La Uil del Trentino commenta con un comunicato stampa, firmato dal segretario generale Walter Alotti, il protocollo sui fitofarmaci firmato ieri dagli assessori Dallapiccola, Zeni e Gilmozzi con l’Apot (l’associazione dei produttori ortofrutticoli), il Consorzio vini del Trentino, la Fondazione Mach, l’Azienda sanitaria e l’Agenzia per l’ambiente.

Il comunicato

«I provvedimenti concreti scarseggiano poiché sanzioni per chi “sgarra” non ce ne sono e quel poco di buono che emerge, come il concetto di “produzione integrata volontaria”, è farina del Pan (Piano d’azione nazionale)». Come Uil del Trentino, quindi, siamo d’accordo con Vigilio Pinamonti della Fondazione Mach nel definire questa mera “dichiarazione d’intenti” un’inutile e troppo generica «fotografia dell’esistente» senza innovazioni di sorta. Sostanzialmente, a fronte di tante promesse e “tronfietà” - «in Trentino viene effettuato il doppio dei controlli rispetto al resto d’Italia» (peccato che i nostri limiti restino tra i più blandi del Paese), «l’attività di monitoraggio sarà più organica e strutturata rispetto ad oggi», «manterremo un impegno costante nel tempo» - a fronte di tutto ciò, insomma, manca la benché minima garanzia. Il famigerato chlorpyrifos (all’origine degli scarsi indici di qualità dei nostri corsi d’acqua), per dirne una, è ancora consentito per legge e dobbiamo accontentarci dell’impegno, affatto vincolante, a usarlo di meno. I diserbanti, poi, sono ormai considerati non più pericolosi in seguito ad un intervento dell’Efsa (l’autorità europea per la sicurezza del cibo) con buona pace del recente pronunciamento dell’ Iarc (Agenzia internazionale sulla ricerca sul cancro) secondo cui il glisofato è, invece, cancerogeno.

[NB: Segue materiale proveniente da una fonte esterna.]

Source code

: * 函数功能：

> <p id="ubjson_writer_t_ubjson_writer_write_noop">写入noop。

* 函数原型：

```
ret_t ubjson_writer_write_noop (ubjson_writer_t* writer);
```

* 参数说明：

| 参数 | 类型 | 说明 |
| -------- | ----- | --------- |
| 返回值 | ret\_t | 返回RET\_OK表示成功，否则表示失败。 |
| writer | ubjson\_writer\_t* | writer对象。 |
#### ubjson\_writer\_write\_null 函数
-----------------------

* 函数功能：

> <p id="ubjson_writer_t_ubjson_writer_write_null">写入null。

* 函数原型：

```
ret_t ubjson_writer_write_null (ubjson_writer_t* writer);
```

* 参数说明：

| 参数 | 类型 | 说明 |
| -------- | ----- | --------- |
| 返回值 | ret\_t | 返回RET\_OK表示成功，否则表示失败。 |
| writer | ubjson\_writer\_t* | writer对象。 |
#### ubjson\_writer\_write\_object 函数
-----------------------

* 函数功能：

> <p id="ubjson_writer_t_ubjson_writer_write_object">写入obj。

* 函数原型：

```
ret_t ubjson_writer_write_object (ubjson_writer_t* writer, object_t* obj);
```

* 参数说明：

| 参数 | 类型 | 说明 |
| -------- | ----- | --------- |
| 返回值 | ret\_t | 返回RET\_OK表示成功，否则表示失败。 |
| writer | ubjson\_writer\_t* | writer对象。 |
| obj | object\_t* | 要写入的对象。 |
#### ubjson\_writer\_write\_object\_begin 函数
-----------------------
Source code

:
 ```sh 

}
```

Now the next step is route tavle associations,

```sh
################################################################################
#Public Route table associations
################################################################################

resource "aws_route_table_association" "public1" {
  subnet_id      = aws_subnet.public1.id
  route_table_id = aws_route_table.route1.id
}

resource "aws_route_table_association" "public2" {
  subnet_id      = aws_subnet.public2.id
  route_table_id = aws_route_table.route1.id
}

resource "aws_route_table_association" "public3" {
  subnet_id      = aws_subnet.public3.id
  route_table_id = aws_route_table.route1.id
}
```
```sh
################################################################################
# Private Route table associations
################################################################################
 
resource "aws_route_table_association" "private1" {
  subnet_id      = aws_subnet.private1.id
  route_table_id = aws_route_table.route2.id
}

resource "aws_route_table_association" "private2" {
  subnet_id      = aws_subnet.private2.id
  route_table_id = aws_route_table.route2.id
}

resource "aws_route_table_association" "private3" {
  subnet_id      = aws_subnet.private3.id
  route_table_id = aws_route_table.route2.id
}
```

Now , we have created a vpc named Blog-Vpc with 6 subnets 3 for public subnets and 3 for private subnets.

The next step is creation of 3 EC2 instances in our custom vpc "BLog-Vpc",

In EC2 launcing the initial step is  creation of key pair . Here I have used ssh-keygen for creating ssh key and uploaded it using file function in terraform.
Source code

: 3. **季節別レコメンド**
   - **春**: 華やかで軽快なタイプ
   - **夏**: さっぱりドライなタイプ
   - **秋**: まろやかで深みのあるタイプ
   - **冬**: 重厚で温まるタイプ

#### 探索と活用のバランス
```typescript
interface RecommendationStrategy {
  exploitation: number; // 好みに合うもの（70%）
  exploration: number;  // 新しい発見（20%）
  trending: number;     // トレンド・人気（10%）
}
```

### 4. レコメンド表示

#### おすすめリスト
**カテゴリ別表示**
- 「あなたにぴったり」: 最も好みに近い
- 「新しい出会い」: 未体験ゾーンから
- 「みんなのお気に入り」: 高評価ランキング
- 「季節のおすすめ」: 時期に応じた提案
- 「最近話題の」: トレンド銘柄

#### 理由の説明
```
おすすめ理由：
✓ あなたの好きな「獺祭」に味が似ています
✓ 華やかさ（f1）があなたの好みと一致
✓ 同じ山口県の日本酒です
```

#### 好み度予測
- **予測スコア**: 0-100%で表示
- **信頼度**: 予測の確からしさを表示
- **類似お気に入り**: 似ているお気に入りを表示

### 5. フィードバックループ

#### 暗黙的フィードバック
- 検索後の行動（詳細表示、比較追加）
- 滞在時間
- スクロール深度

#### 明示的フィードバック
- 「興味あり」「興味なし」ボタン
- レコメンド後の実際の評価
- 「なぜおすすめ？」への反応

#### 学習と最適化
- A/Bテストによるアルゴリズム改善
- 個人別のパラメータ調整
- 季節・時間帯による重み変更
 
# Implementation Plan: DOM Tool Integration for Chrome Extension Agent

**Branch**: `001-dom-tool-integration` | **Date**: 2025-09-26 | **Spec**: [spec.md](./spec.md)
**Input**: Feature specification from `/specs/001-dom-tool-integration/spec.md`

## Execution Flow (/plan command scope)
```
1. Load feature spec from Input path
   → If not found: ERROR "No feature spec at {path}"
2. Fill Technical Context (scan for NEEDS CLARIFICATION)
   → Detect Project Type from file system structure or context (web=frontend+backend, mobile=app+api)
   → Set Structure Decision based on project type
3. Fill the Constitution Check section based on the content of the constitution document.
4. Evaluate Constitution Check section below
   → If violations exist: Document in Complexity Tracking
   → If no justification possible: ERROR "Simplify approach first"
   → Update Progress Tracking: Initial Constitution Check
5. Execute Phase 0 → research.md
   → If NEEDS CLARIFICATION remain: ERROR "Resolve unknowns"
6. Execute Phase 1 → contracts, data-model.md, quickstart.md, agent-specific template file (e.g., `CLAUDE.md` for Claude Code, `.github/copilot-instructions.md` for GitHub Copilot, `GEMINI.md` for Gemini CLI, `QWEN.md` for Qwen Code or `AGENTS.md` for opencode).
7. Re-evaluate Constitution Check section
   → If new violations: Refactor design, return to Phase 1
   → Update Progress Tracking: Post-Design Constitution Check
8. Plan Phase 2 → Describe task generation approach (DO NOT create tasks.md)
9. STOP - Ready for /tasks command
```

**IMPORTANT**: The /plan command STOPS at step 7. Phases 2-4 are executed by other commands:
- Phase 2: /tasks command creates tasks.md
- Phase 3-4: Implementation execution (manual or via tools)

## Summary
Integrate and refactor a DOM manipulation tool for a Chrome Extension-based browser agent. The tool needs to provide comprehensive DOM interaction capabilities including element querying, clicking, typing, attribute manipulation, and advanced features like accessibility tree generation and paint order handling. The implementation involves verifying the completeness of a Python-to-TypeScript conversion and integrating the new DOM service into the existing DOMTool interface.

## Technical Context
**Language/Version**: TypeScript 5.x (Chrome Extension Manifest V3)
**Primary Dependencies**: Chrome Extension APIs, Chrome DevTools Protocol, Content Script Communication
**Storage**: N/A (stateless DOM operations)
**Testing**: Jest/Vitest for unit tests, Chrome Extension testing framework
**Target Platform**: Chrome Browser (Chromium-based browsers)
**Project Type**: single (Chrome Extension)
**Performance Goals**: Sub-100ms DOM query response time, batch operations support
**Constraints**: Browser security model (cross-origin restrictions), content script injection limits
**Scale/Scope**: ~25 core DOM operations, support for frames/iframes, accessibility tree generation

Su alcuni fronti il Trentino potrebbe essere davvero innovativo, basti pensare al caso Vallarsa (con l’obbligo di assicurazione contro danni a terzi per chi non coltiva o alleva con metodi biologici) o Malosco (limite di 50 metri da aree verdi, scuole e asili per utilizzo dei prodotti fitosanitari), ma si preferisce dare adito a tesi assurde come quelle secondo cui «non possiamo permetterci di perdere un raccolto per delle scelte sbagliate» e «aumentare la distanza minima tra i frutteti
 irrorati e le abitazioni significherebbe un 
cambiamento drastico delle geografia agricola 
provinciale».

C’è, infine, un altro aspetto decisivo. Possiamo anche accettare il criterio che sia il mercato a sanzionare, ma non se a questo precetto si accompagna una comunicazione tutta tesa a “non demonizzare” i fitofarmaci. Non si può firmare un “patto col diavolo” (quella potente lobby di agricoltori che, senza vincoli concreti, ha tutto l’interesse a operare impunemente in funzione del profitto) e poi chiedere di “non demonizzare”. Bisogna allontanare la chimica dai frutteti e vigneti perché il rischio di ammalarsi di tumore è concreto, punto e basta. Questo deve essere un caposaldo se si vuole cambiare la mentalità dei consumatori che, inevitabilmente, si rifletterà sui produttori.

Altrimenti, a forza di sentire le favole raccontate da gente come Gabriele Calliari, presidente della Coldiretti provinciale e autore dei precedenti virgolettati, finiremo per mangiare la mela avvelenata di Biancaneve, e non sarà certo un manipolo di “nani” che firma minuscoli e insignificanti accordi a salvarci».